Nearly 4.1 million people came to the Park that year. The total was unexpected because 2014 attendance was 3.5 million. When the year-long observance of the Park Service anniversary took place, the record grew again, with 4,257,177 visitors catalogued. That remains the single-year attendance record for Yellowstone. However, in 2017 visitation topped 4,116,000 and in 2018, attendance nearly equaled it at 4,115,000.

This raised the issue of whether Yellowstone fans were in danger of loving the Park to death. Under Wenk, some statistical surveys were taken to gauge trends. They examined the timing of visits (the heart of the summer always being busiest) and the areas of the Park where traffic jams actually caused by traffic and not bison sashaying along the road.

While no decisions have been made about in-Park travel, many options have been discussed. One prospect would be banning private automobiles from Yellowstone altogether and relying solely on bus service. Another idea is to institute shuttle buses to carry people between two popular sites while their cars remain parked as they travel.

While Yellowstone attendance has held fairly steady for four years around the 4 million mark, Sholly said that doesn’t mean it couldn’t continue to expand to new levels. Different solutions could be applied if growth still shoots up.

“Protection of this place has to be the priority,” Sholly said.

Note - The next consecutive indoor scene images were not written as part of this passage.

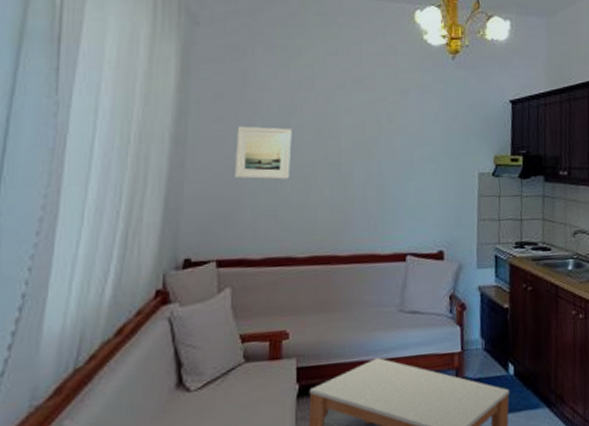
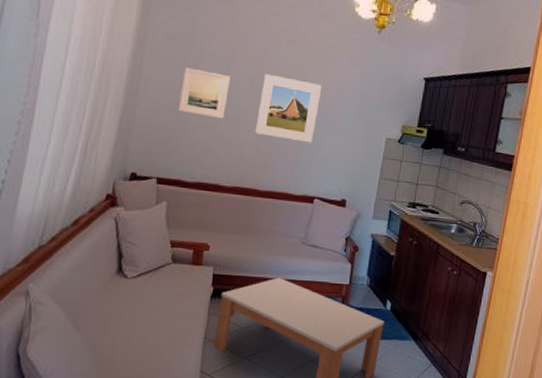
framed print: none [327,120,398,192] -> present [255,73,322,143]

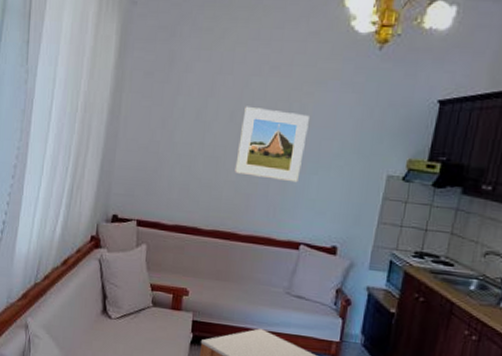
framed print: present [179,67,231,119] -> none [157,104,209,158]

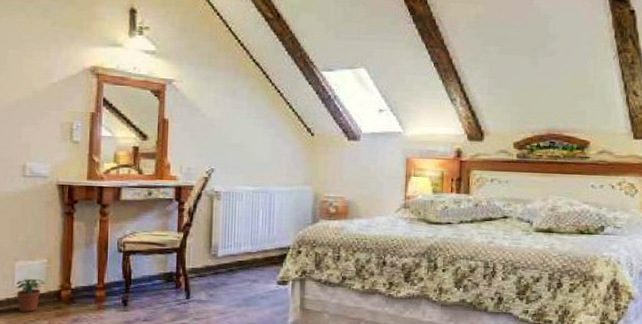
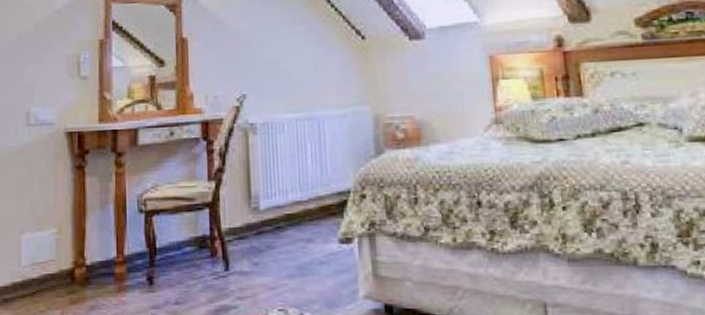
potted plant: present [16,279,46,312] -> none [23,256,57,300]

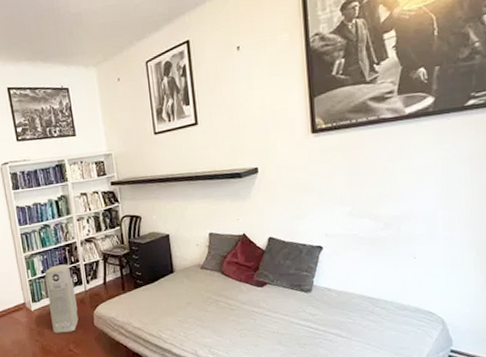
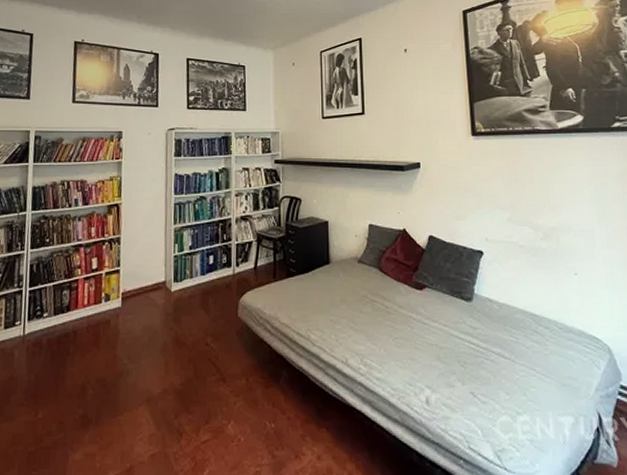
air purifier: present [45,264,79,334] -> none [191,242,222,322]

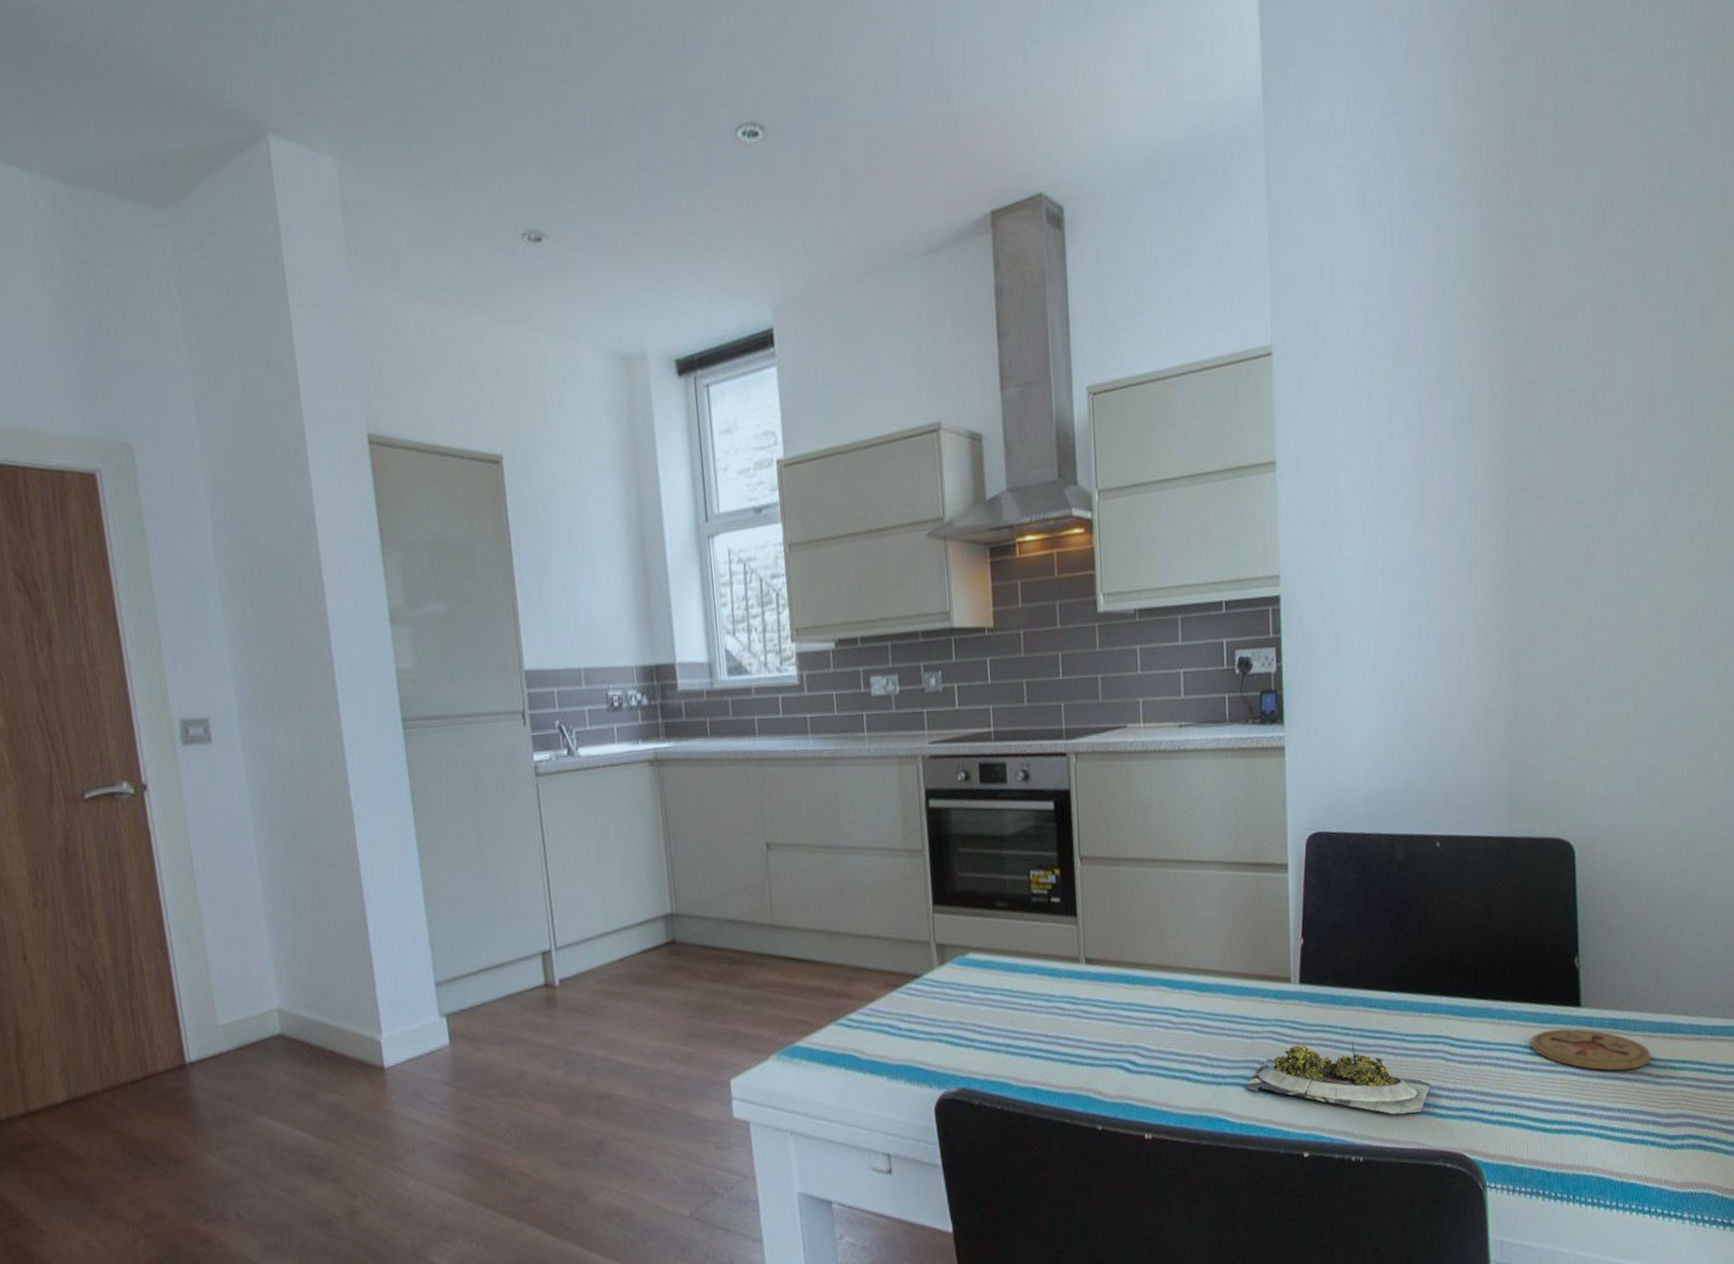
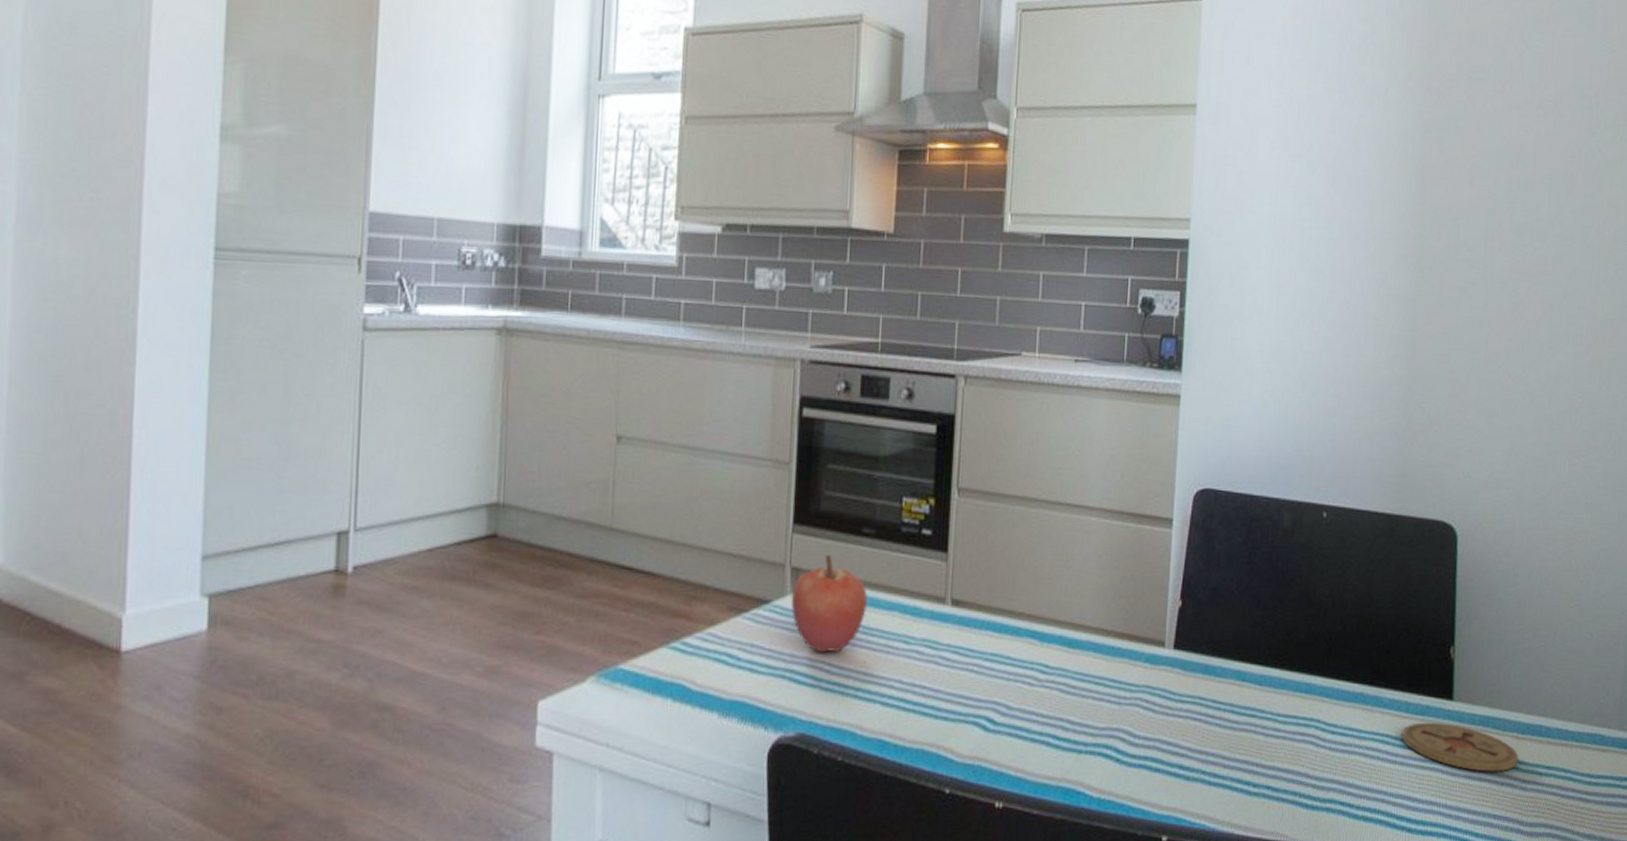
apple: none [938,929,1008,1017] -> present [791,554,867,653]
succulent plant: present [1245,1041,1430,1115] -> none [1107,716,1298,801]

Regular Park visitors recognize from being in the midst of the action, rather than studying statistics, that some areas are burdened with heavy traffic on select days and in other regions of the Park drivers can flow along without difficulty at 45 mph. The Old Faithful region is often more crowded than anywhere else and the nearby roads deal with the comings and goings of vehicles to the internationally renowned geyser.

Places like Cody and Jackson, and West Yellowstone, Gardiner and Cooke City, Mont., represent approaches to the Park from different entrances. Those communities are heavily linked to Yellowstone business. If changes are in the offing, Sholly said, there will be meetings with authorities from those cities.

How travel changes may apply to cars and buses will be topics of discussion with those communities’ leaders before anything is done.

“I really commend Dan Wenk for proactively getting those surveys out,” Sholly said. “I consider us in the data-gathering phase.”

Any commitment to alternative strategies is “premature,” Sholly said. “But I do believe there are certain corridors that are busier than others.”

As previous superintendents have done, Sholly expects to visit Cody for its annual National Parks Day luncheon in the spring, around the time the Park’s East Gate opens for the summer season.

Sholly’s earliest days on the job overlapped with the conclusion of the summer season, the Park’s closure between summer and winter and the slower winter season. Then came the 35-day government shutdown as President Trump and Congress sparred over budgetary funding.

More recently, Sholly has taken periodic trips inside the Park to visit snowbound sites.

“It’s a beautiful place in the winter,” Sholly said. “It’s a spectacular place.”